* Passage to read
•••••

Finally, cats scratch to stretch and exercise.
Scratching is instinctive, so you will never be able to keep your cat from scratching things, but you can keep her from scratching important items with the following tips.
Offer an Alternative
You will probably need to try more than one cat scratching deterrent in order to find which one works best for you. Basically, you are looking for something your cat prefers to your chairs since she will use what appeals to her the most.
Cats prefer scratching at rough bark, wood and things with texture, so make sure that any scratching post you choose is covered in something your cat will like. Sisal, burlap and carpet are all good choices.
The post or cat tree should be at least two and a half feet tall, or tall enough for the cat to fully stretch her body against it. It should be firmly affixed to a stable platform. Your cat will eventually shred any fabric used on the post, but you should not replace it. Cats prefer cottage chic.
A rug can be perfect for your cat's need to scratch. The back side of a rug is usually attractive to your cat. You can often get discontinued carpet samples from flooring stores for a very low price or even for free. Just make sure the scratching rug is always kept in the same place so your cat doesn't confuse it with the rest of your carpeting.
Other Cat Scratching Deterrents
If you can't get your cat to stop scratching items that she shouldn't, you can try covering her inappropriate scratching places with a scent or a texture that she doesn't like.
Double Stick Tape
Cats do not like stickiness on their feet. You can stick rows of double stick tape to the arms of sofas and other areas where your cat likes to scratch. Often the feel of the tape will be enough to discourage scratching. You should eventually be able to stop applying the tape once she has learned her lesson.

•••••

* The problem
From the passage on cat scratching, transcribe the stretch from "The post or" through "she doesn't like.".

•••••

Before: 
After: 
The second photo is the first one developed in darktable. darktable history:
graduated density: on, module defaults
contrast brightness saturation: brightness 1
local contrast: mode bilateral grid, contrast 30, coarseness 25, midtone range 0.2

•••••

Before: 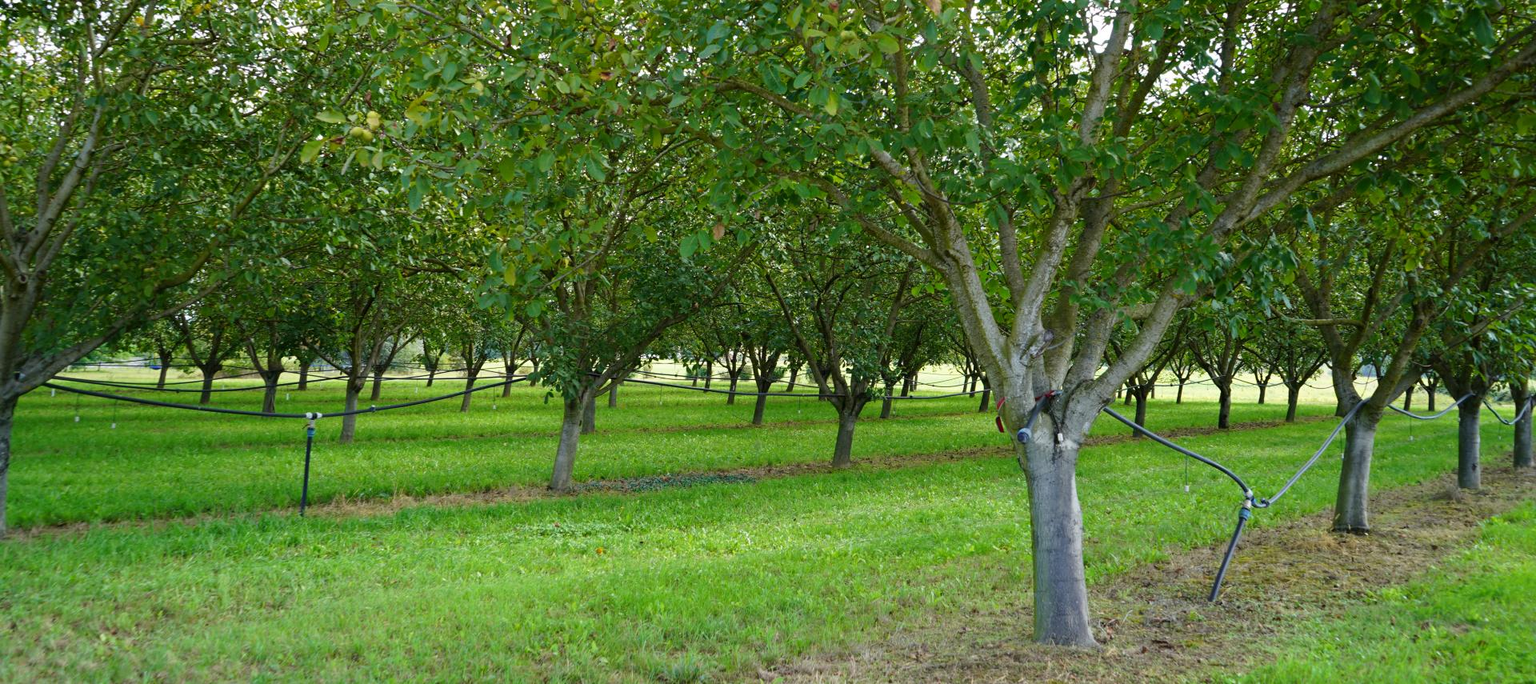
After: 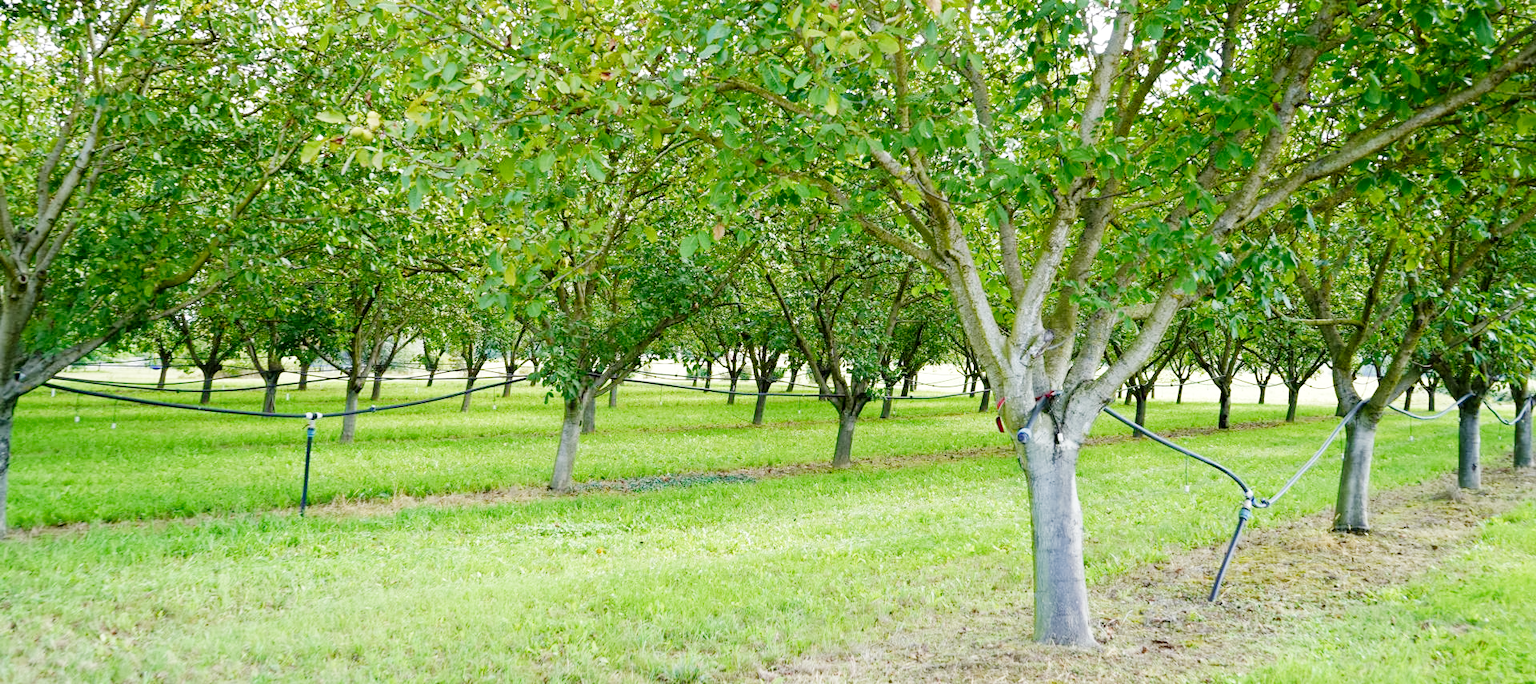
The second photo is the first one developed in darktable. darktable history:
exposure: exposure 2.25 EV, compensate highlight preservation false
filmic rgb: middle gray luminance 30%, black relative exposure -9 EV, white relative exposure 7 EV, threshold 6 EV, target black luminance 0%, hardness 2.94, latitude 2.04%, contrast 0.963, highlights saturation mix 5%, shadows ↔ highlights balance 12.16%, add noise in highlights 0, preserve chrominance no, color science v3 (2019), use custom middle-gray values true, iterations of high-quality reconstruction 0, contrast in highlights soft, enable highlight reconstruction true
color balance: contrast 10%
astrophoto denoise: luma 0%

•••••

* Response
The post or cat tree should be at least two and a half feet tall, or tall enough for the cat to fully stretch her body against it. It should be firmly affixed to a stable platform. Your cat will eventually shred any fabric used on the post, but you should not replace it. Cats prefer cottage chic.
A rug can be perfect for your cat's need to scratch. The back side of a rug is usually attractive to your cat. You can often get discontinued carpet samples from flooring stores for a very low price or even for free. Just make sure the scratching rug is always kept in the same place so your cat doesn't confuse it with the rest of your carpeting.
Other Cat Scratching Deterrents
If you can't get your cat to stop scratching items that she shouldn't, you can try covering her inappropriate scratching places with a scent or a texture that she doesn't like.